Literature citations

The vitamin D-binding protein, alpha-fetoprotein, albumin multigene family: detection of transcripts in multiple tissues.

The serum vitamin D-binding protein (DBP), a member of a multigene family that includes alpha-fetoprotein (alpha FP) and albumin (ALB), is expressed at high levels in the adult liver. Although several studies have demonstrated the presence of DBP on the cell surface of immunocytes and cytotrophoblasts, evidence of extra-hepatic DBP synthesis remains inconclusive.

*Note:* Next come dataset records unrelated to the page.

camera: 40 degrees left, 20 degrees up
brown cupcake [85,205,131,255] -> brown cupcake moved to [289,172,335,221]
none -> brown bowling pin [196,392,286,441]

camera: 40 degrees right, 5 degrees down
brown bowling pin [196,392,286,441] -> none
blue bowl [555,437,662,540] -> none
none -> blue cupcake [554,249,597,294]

Using Northern blot analysis of RNA from multiple rat tissues, the DBP transcripts were present in the expected high levels in the adult liver. In addition, DBP mRNA was found in the adult kidney, testis, abdominal fat, and 18-day fetal yolk sac. The concentrations of DBP mRNA in these tissues is 100-1000-fold less than in the liver. Polymerase chain reaction amplification (PCR) of DBP, alpha FP, and ALB cDNAs, reverse transcribed from a wide variety of rat tissue RNA samples, was performed to examine their respective tissue-specific patterns of gene transcripts. The tissues in which DBP gene transcripts were noted by Northern analysis were paralleled at 20 cycles of PCR with liver much greater than kidney, yolk sac, testis, and abdominal fat. Similarly at 20 cycles, alpha FP- amplified fragments were detected in the yolk sac much greater than brain, testes, uterus, liver, and placenta; and ALB-amplified fragments in liver much greater than testis, uterus, placenta, and yolk sac. Unexpectedly, at 32 cycles of PCR, DBP, alpha FP, and ALB mRNAs could be detected at very low levels in all tissues examined. To examine the nature of the DBP mRNA from these nonhepatic sources, a Sprague-Dawley kidney cDNA library was screened, and a single cDNA recombinant was identified. This clone contained a full length DBP cDNA with 14 nucleotide and 3 predicted amino acid differences from the Fischer liver DBP cDNA reported previously. We conclude that the kidney and liver DBP mRNAs are transcription products of the same DBP locus and that DBP, alpha FP, and ALB genes display different spectra of tissue distribution. The unexpected finding that all three spliced RNA transcripts could be detected in at least trace quantities in all tissues studied suggests a leaky level of transcription by this multigene family or their transcription at low levels by an unidentified stromal cell common to all organs studied.